Microsoft today announced the release of SynapseML (previously MMLSpark), an open source library designed to simplify the creation of machine learning pipelines.
With the new release, Microsoft says, developers can build scalable and intelligent systems for solving challenges in domains such as anomaly detection, computer vision, deep learning, model interpretability and so on.
“Over the past five years, we have worked to improve and stabilise the SynapseML library for production workloads. Developers who use Azure Synapse Analytics will be pleased to learn that SynapseML is now generally available on this service with enterprise support [on Azure Synapse Analytics]. They can now build large-scale ML pipelines using Azure Cognitive Services, LightGBM, ONNX, and other selected SynapseML features,” Microsoft software engineer Mark Hamilton wrote in a blog post.

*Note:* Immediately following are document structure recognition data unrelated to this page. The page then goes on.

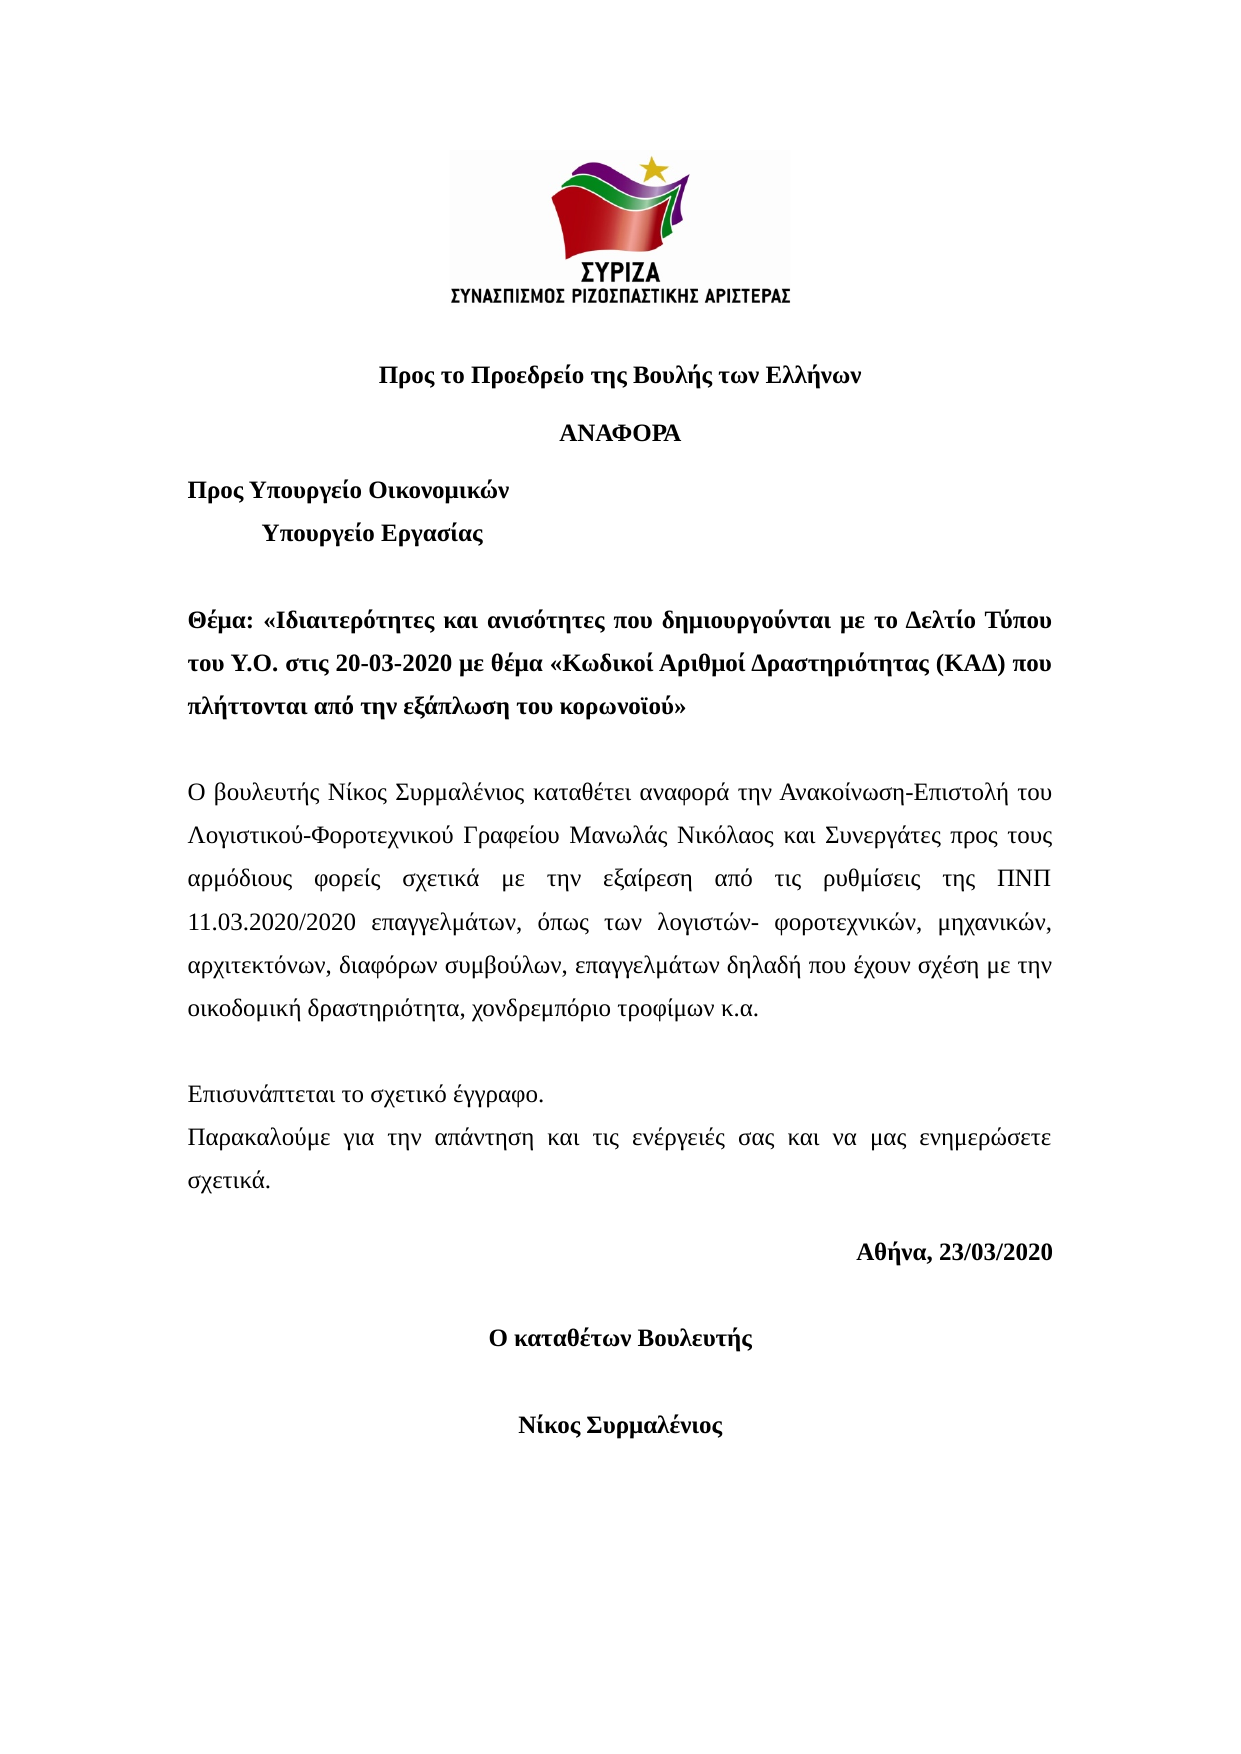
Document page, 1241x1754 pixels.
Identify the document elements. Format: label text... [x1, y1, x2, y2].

text Επισυνάπτεται το σχετικό έγγραφο. [187, 1079, 1053, 1108]
text Θέμα: «Ιδιαιτερότητες και ανισότητες που δημιουργούνται με το Δελτίο Τύπου του Υ.Ο. στις 20-03-2020 με θέμα «Κωδικοί Αριθμοί Δραστηριότητας (ΚΑΔ) που πλήττονται από την εξάπλωση του κορωνοϊού» [187, 605, 1053, 720]
text Αθήνα, 23/03/2020 [187, 1237, 1053, 1266]
text Προς Υπουργείο Οικονομικών [187, 475, 1053, 504]
text Ο καταθέτων Βουλευτής [187, 1323, 1053, 1352]
text Υπουργείο Εργασίας [187, 518, 1053, 547]
text Παρακαλούμε για την απάντηση και τις ενέργειές σας και να μας ενημερώσετε σχετικά. [187, 1122, 1053, 1194]
text Προς το Προεδρείο της Βουλής των Ελλήνων [187, 360, 1053, 389]
picture [449, 150, 791, 307]
text Ο βουλευτής Νίκος Συρμαλένιος καταθέτει αναφορά την Ανακοίνωση-Επιστολή του Λογιστικού-Φοροτεχνικού Γραφείου Μανωλάς Νικόλαος και Συνεργάτες προς τους αρμόδιους φορείς σχετικά με την εξαίρεση από τις ρυθμίσεις της ΠΝΠ 11.03.2020/2020 επαγγελμάτων, όπως των λογιστών- φοροτεχνικών, μηχανικών, αρχιτεκτόνων, διαφόρων συμβούλων, επαγγελμάτων δηλαδή που έχουν σχέση με την οικοδομική δραστηριότητα, χονδρεμπόριο τροφίμων κ.α. [187, 777, 1053, 1022]
text ΑΝΑΦΟΡΑ [187, 418, 1053, 447]
text Νίκος Συρμαλένιος [187, 1410, 1053, 1438]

The company says it observed building production-ready distributed ML pipelines can be difficult, even for the most seasoned developer. Composing tools from different ecosystems often requires considerable “glue” code, and many frameworks aren’t designed with thousand-machine elastic clusters in mind.
SynapseML aims to resolve this challenge by unifying several existing ML frameworks and new Microsoft algorithms in a single, scalable API that’s usable across Python, R, Scala, and Java.
Microsoft explains that to make SynapseML’s integration with Azure Cognitive Services fast and efficient, it has introduced several new tools into Apache Spark. In particular, SynapseML automatically parses common throttling responses to ensure that jobs don’t overwhelm backend services.
SynapseML enables developers to use models from many different ML ecosystems through the Open Neural Network Exchange (ONNX) framework and runtime. It also enables developers not only to use existing models and services, but also to build and train their own. It introduces new algorithms for personalised recommendation and contextual bandit reinforcement learning using the Vowpal Wabbit framework, an open source ML system library developed at Yahoo Research.
Adding to the features, SynapseML also introduces several new capabilities for unsupervised responsible AI. With Microsoft’s new tools for understanding dataset imbalance, the company said researchers can detect whether sensitive dataset features, such as race or gender, are over- or under-represented and take steps to improve model fairness. Furthermore, SynapseML’s distributed isolation forest enables researchers to detect outliers and anomalies in their datasets without needing labelled training data.